On 08/03/2008, David Gerard dgerard@gmail.com wrote:
http://wwmm.ch.cam.ac.uk/blogs/murrayrust/?p=997
They have a specific hate-on for Wikipedia:
"Chemical Abstracts Service (CAS) objects to anyone encouraging the use of SciFinder - and STN - to curate third-party databases or chemical substance collections, including the one found in Wikipedia."
The claim is that "CAS numbers are copyright CAS/ACS who have the legal right to regulate their use - as above." I find this idea highly dubious myself, though I wonder what countries it would legally fly in. Particularly given that "CAS identifiers have come to be accepted as a primary identifier system for chemistry."
Anyone here have informed legal commentary?

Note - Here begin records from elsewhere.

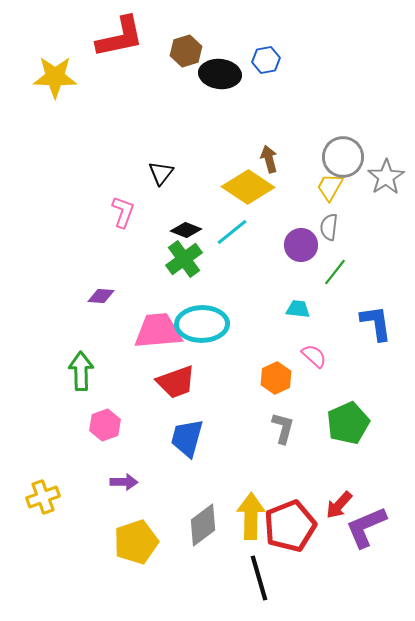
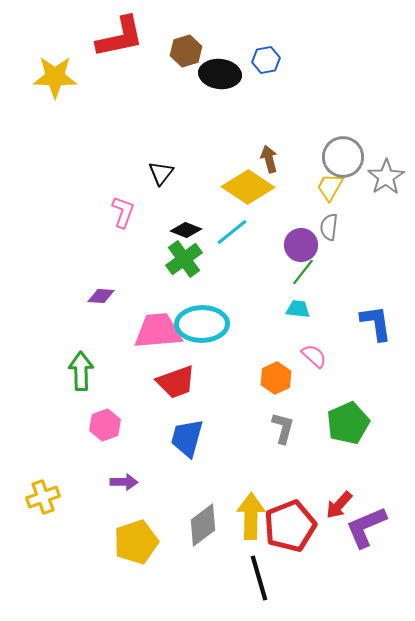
green line: moved 32 px left
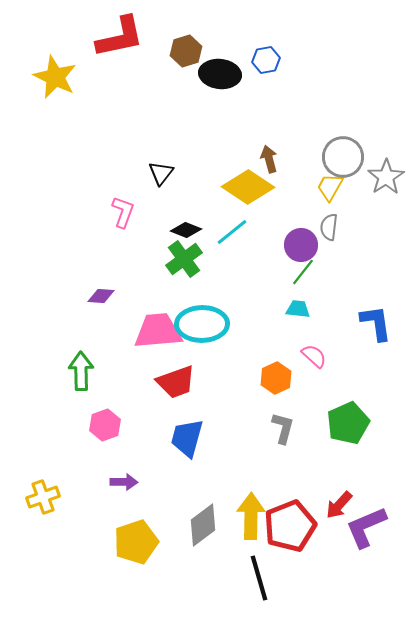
yellow star: rotated 24 degrees clockwise
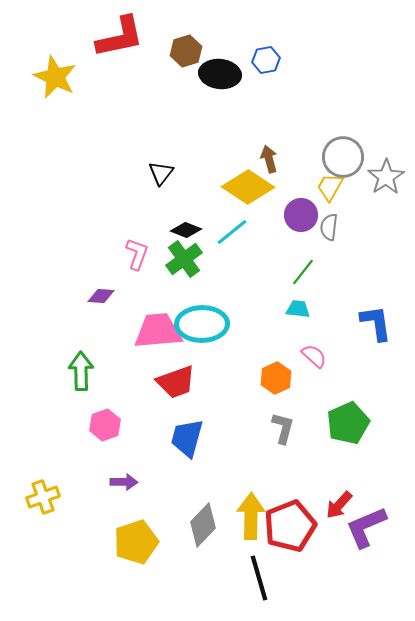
pink L-shape: moved 14 px right, 42 px down
purple circle: moved 30 px up
gray diamond: rotated 9 degrees counterclockwise
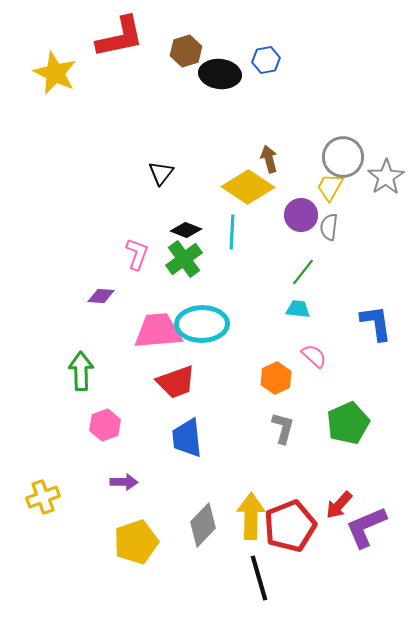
yellow star: moved 4 px up
cyan line: rotated 48 degrees counterclockwise
blue trapezoid: rotated 21 degrees counterclockwise
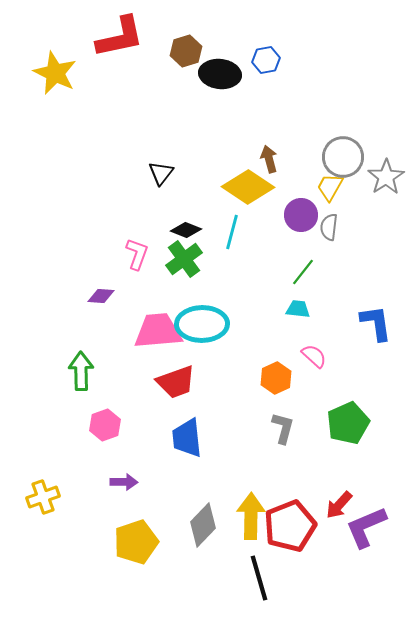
cyan line: rotated 12 degrees clockwise
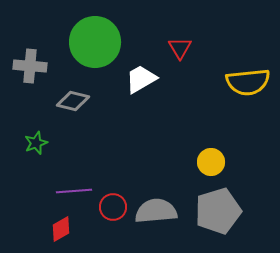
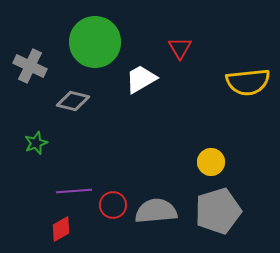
gray cross: rotated 20 degrees clockwise
red circle: moved 2 px up
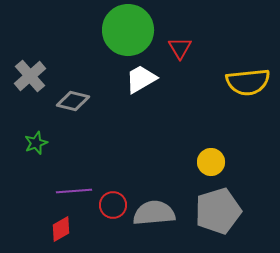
green circle: moved 33 px right, 12 px up
gray cross: moved 10 px down; rotated 24 degrees clockwise
gray semicircle: moved 2 px left, 2 px down
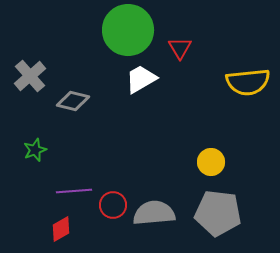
green star: moved 1 px left, 7 px down
gray pentagon: moved 2 px down; rotated 24 degrees clockwise
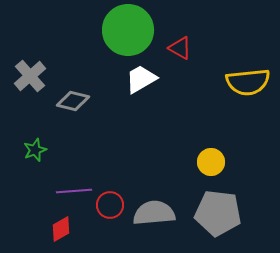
red triangle: rotated 30 degrees counterclockwise
red circle: moved 3 px left
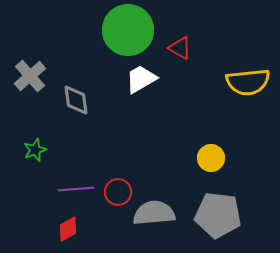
gray diamond: moved 3 px right, 1 px up; rotated 68 degrees clockwise
yellow circle: moved 4 px up
purple line: moved 2 px right, 2 px up
red circle: moved 8 px right, 13 px up
gray pentagon: moved 2 px down
red diamond: moved 7 px right
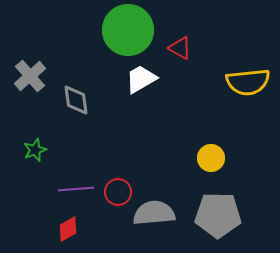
gray pentagon: rotated 6 degrees counterclockwise
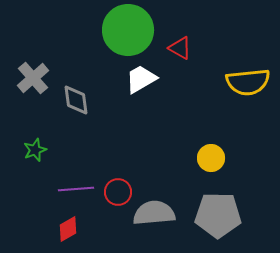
gray cross: moved 3 px right, 2 px down
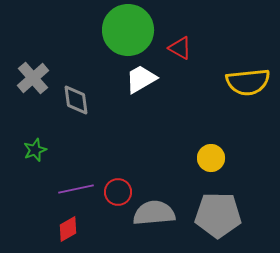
purple line: rotated 8 degrees counterclockwise
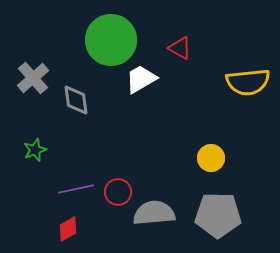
green circle: moved 17 px left, 10 px down
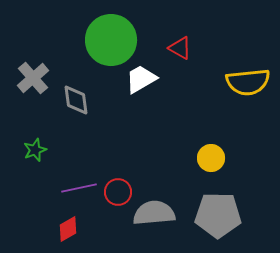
purple line: moved 3 px right, 1 px up
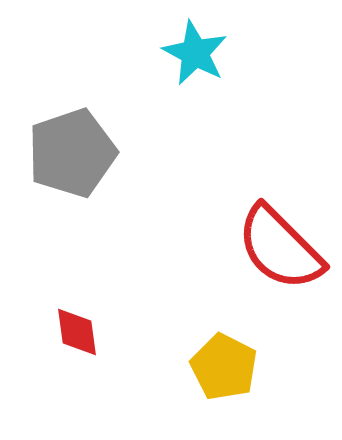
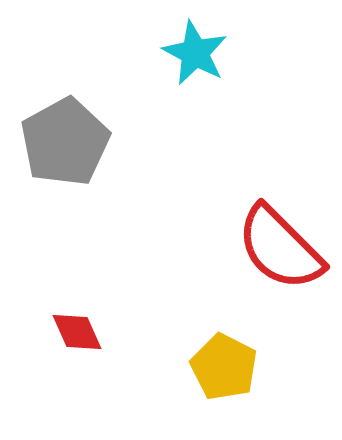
gray pentagon: moved 7 px left, 11 px up; rotated 10 degrees counterclockwise
red diamond: rotated 16 degrees counterclockwise
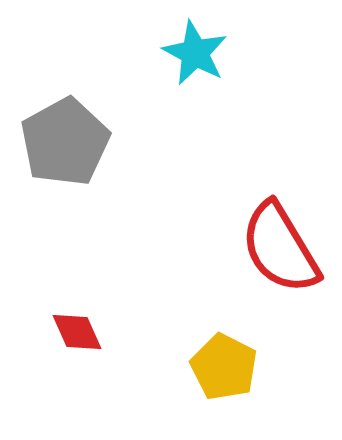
red semicircle: rotated 14 degrees clockwise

Also (and this is why I've posted it to foundation-l) - anyone interested in a bit of organisational outreach to work out what can be done about this?

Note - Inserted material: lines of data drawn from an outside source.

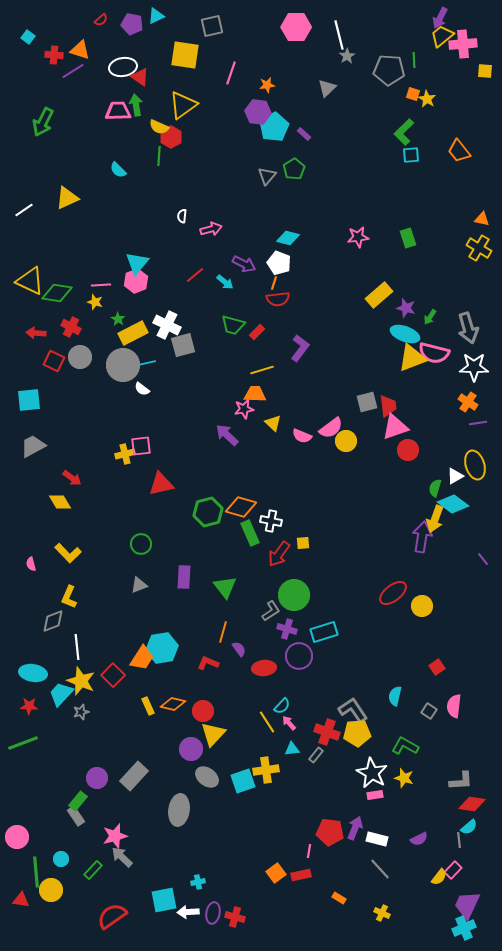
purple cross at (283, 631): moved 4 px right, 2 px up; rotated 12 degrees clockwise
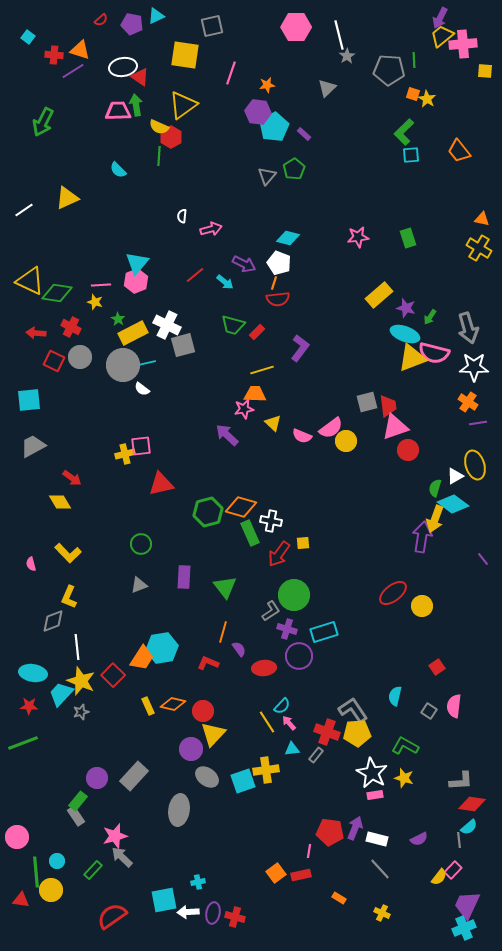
cyan circle at (61, 859): moved 4 px left, 2 px down
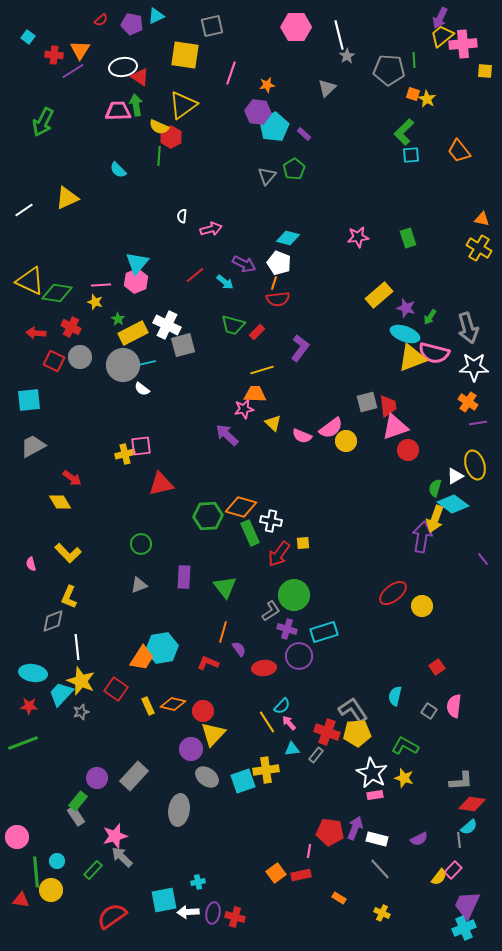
orange triangle at (80, 50): rotated 45 degrees clockwise
green hexagon at (208, 512): moved 4 px down; rotated 12 degrees clockwise
red square at (113, 675): moved 3 px right, 14 px down; rotated 10 degrees counterclockwise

That isn't hate. That is fear. The amount of money in large chemistry databases is significant. Wikipedia doesn't threaten that yet but has the potential to so do.
The copyright claim is hard to judge. A horrible mixture of database rights and more conventional copyright so yeah any legal commentary is going to need to be seriously informed.
In terms of open alternatives I supose the IUPAC systematic naming scheme would be closest but that is slightly problematical since it doesn't always produce consistent results.